• _Problems and tasks_:
a - From the article on data breaches in China, write out word for word the stretch from "Data Breaches in China 2018-2022" through "and passed away.".
b - Continue the article on data breaches in China, starting right after its final sentence.

• _Given text_:
+++

Before the Biggest Leak

Data Breaches in China 2018-2022

On 19 August 2016, an unknown phone number reached 18-year-old Xu Yuyu in Linyi, Shandong. With information such as her address and high school, the callers claimed to be from local education and finance offices. Following their orders, she transferred her tuition fee to activate a bursary account for her upcoming study at the Nanjing University of Posts and Telecommunications. It was too late when she learned it was a scam. Her dreams were shattered, and her family’s savings vanished. The same night, after reporting the incident to the local police, Xu Yuyu suffered a heart attack and passed away.

Xu Yuyu’s tragedy, circulated by Chinese media, triggered a public uproar that demanded justice for the young adult and her family. The Ministry of Public Security intervened, issued a top-level arrest warrant, and located the group of scammers in Fujian who purchased Xu Yuyu’s data online. They traced the transaction and identified the seller in Chengdu – a programmer whose job was to test website data security. In his spare time, he would harvest data from random sites for practice and sell them for extra cash. One database he cracked with malicious software was the enrolment system of exam candidates in Shandong. The leak of personal information, as stated by Linyi’s procuratorate, was the primary reason causing the scam and death of Xu Yuyu (个人信息遭到泄露是造成徐玉玉诈骗致死重要原因).

Despite the public attention that facilitated new laws protecting personal data, the case of Xu Yuyu – involving a leak of 600 thousands of examination candidates – could hardly make the list of data breaches in China in terms of scale (see chart). A recent well-known case was the leak of Shanghai Police data in 2022. According to cybersecurity scholar Vinny Troia, the loophole persisted for a year before the Chinese authorities shut it down. If that were true, it would mean that the names, addresses, birthplaces, national IDs, phone numbers, and criminal records of a billion Chinese citizens were exposed for over a year. This is a stark reminder of the potential consequences of data leaks. Given China’s rapid datafication, questions such as what personal data is being extracted, where the data centers are, and how the data moves online confront Chinese citizens who participate in the digital society daily. Surveillance capitalism – a term coined by psychologist Shoshana Zuboff to describe the monetization of personal data – is no less relevant to China’s autocratic regime. Safeguarding data security measures should be a top state agenda.

+++

• _Given data_:
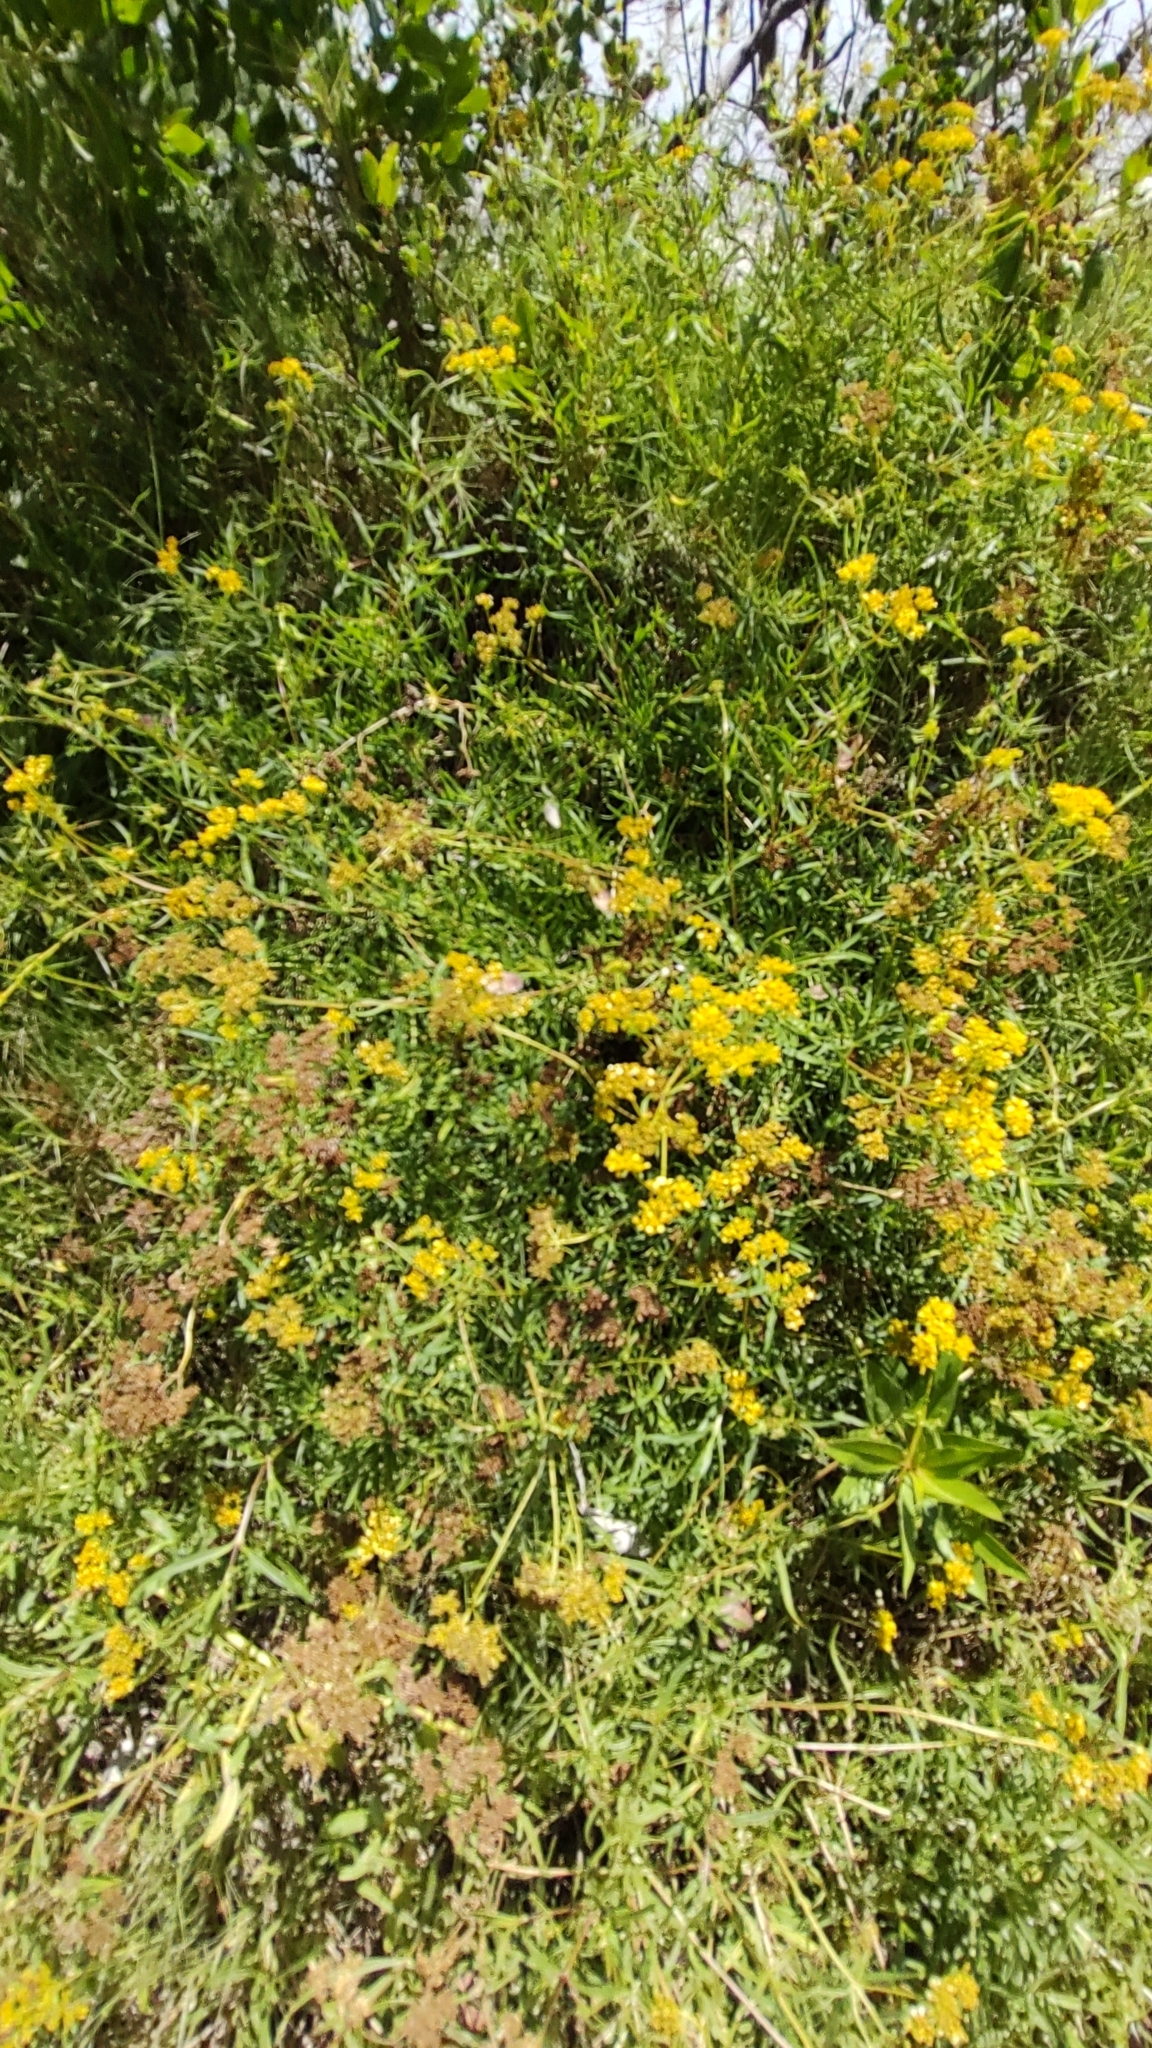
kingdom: Plantae
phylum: Tracheophyta
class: Magnoliopsida
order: Asterales
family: Asteraceae
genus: Flaveria
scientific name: Flaveria linearis
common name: Yellowtop
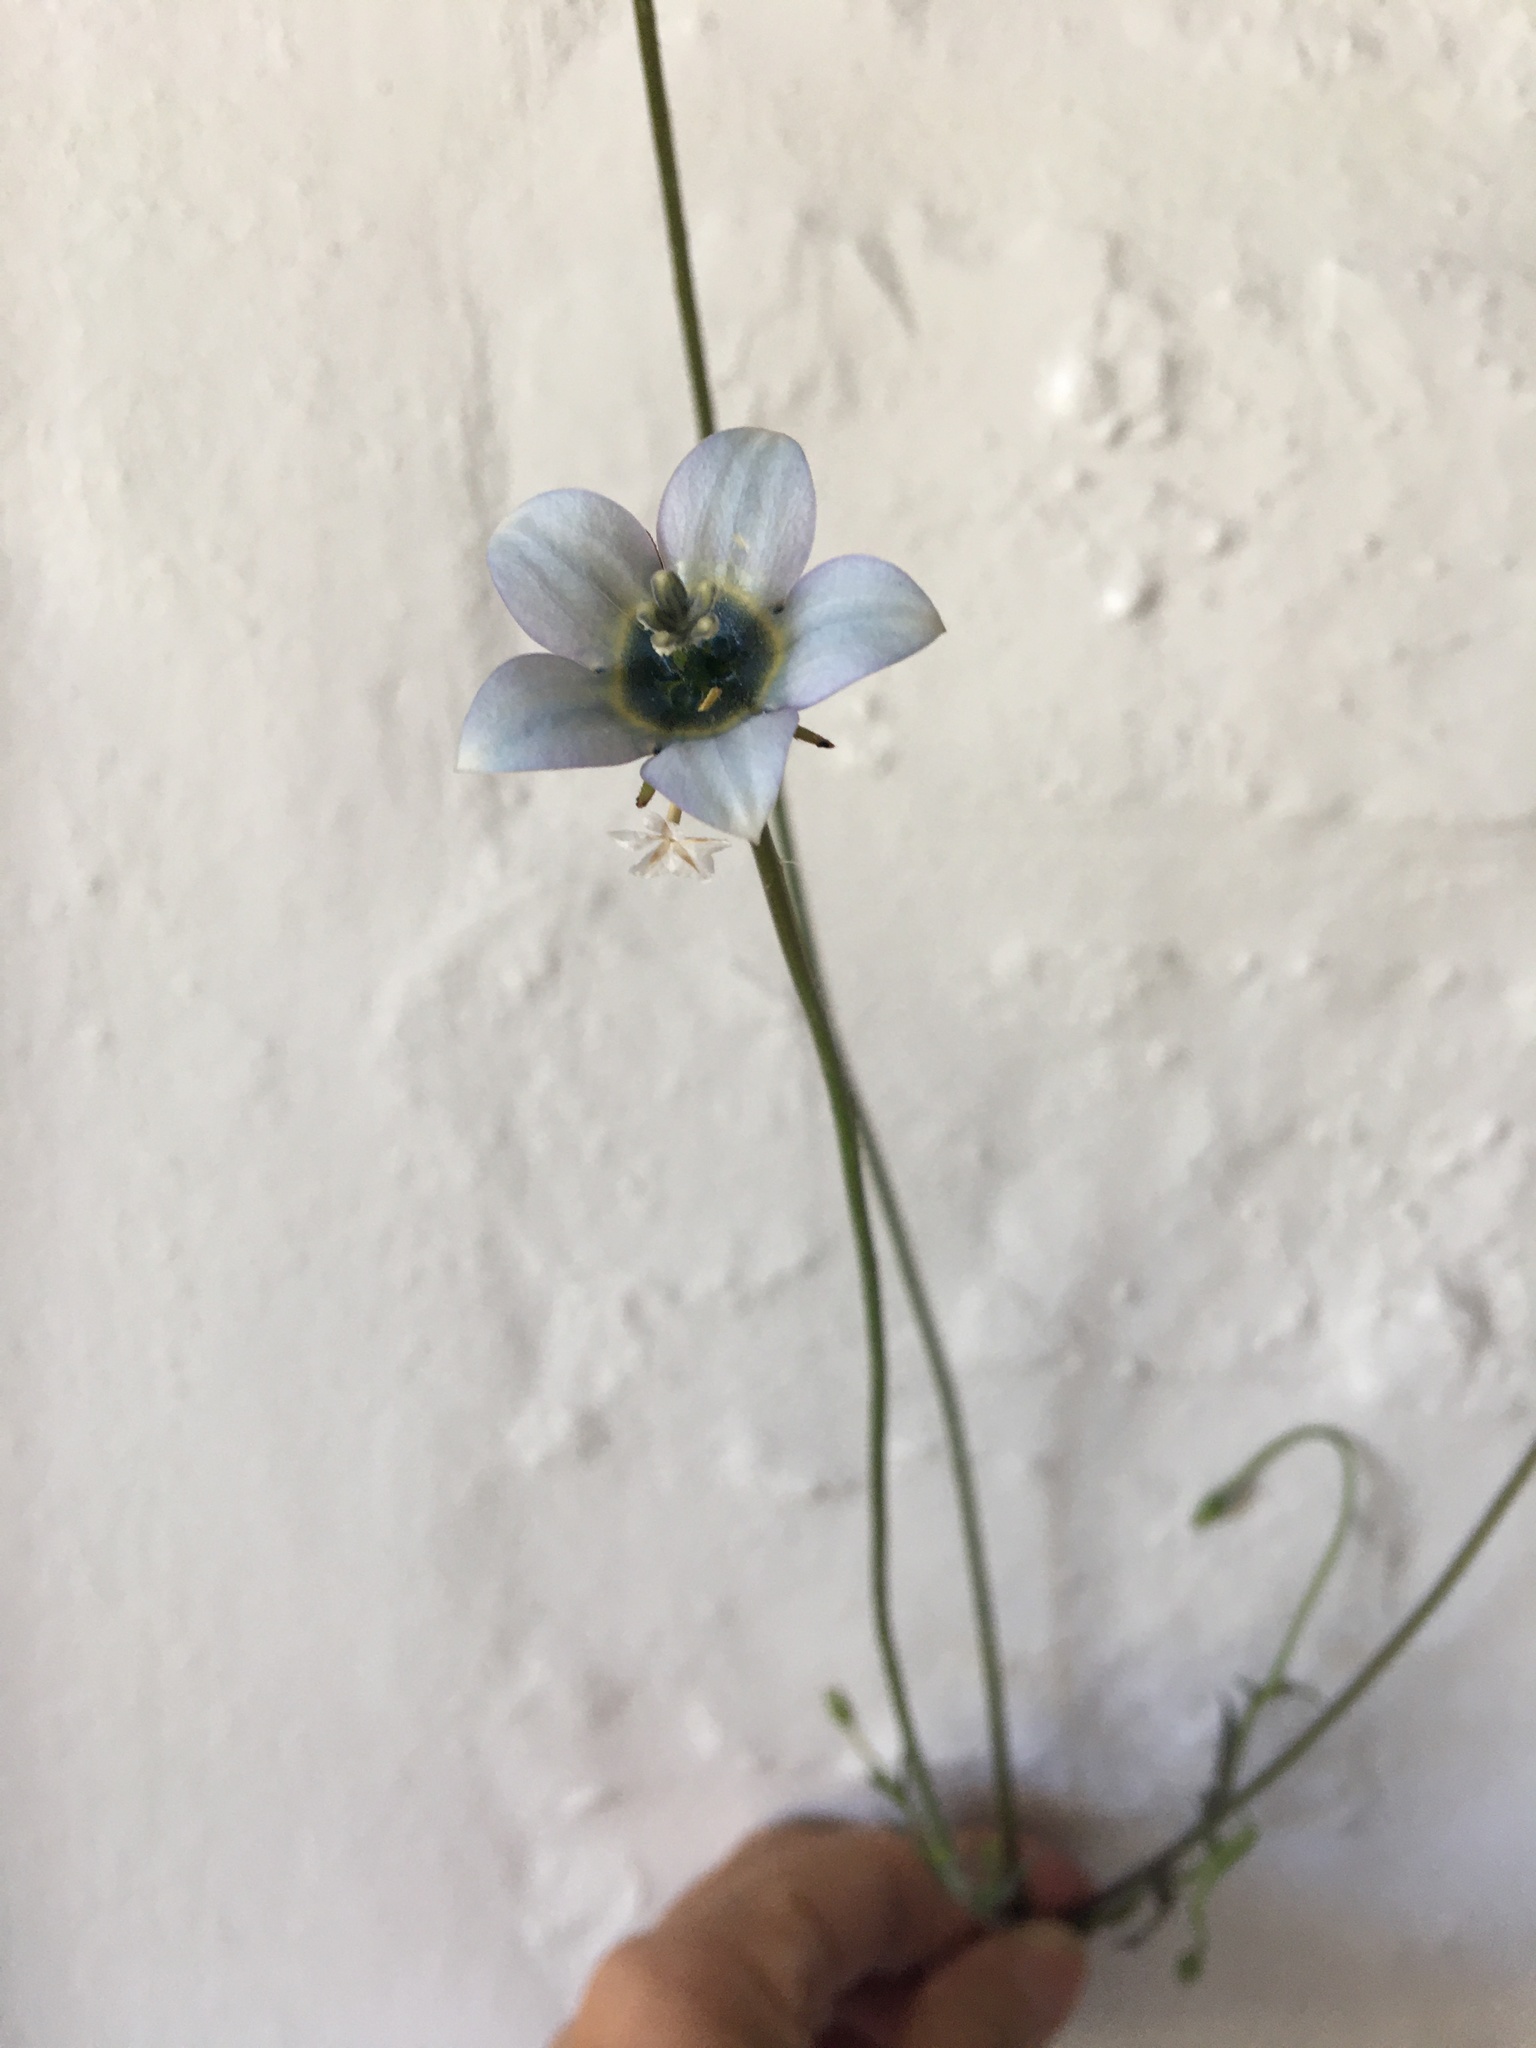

+++

• _Response list_:
a -
Data Breaches in China 2018-2022

On 19 August 2016, an unknown phone number reached 18-year-old Xu Yuyu in Linyi, Shandong. With information such as her address and high school, the callers claimed to be from local education and finance offices. Following their orders, she transferred her tuition fee to activate a bursary account for her upcoming study at the Nanjing University of Posts and Telecommunications. It was too late when she learned it was a scam. Her dreams were shattered, and her family’s savings vanished. The same night, after reporting the incident to the local police, Xu Yuyu suffered a heart attack and passed away.

b -
This is the backdrop against which one can examine the rise of China’s National Data Bureau. Shortly after its establishment last year, the bureau, in a collaborative effort with 16 state departments, proposed the notion of a “data element” (數據要素) and announced a three-year action plan.[1] The bureau’s mission is to encourage and supervise state and corporate actors on local levels to develop new data management practices for economic and social development. From the bureau’s WeChat account, one can see its updates of typical examples (典型案例) about “data element.” The idea follows Xi Jinping’s vision to transform data into factors of production and serves the foundation of a new integrated digital realm that offers policy and business advice based on data from different fields such as transportation, medicine, climate, and material science. Whether these were rhetoric or could contribute economic growth remains to be seen, but their media exposure already stimulates research and development in artificial intelligence. The Chinese government is taking proactive steps to explore the potential of data. However, the importance of keeping data security in pace with these new developments cannot be overstated. After all, despite the performance of the Chinese police, the hacker did not compromise Xu Yuyu’s private information from a corporate source but an official one.

(posted by Gus Tsz-kit Chan)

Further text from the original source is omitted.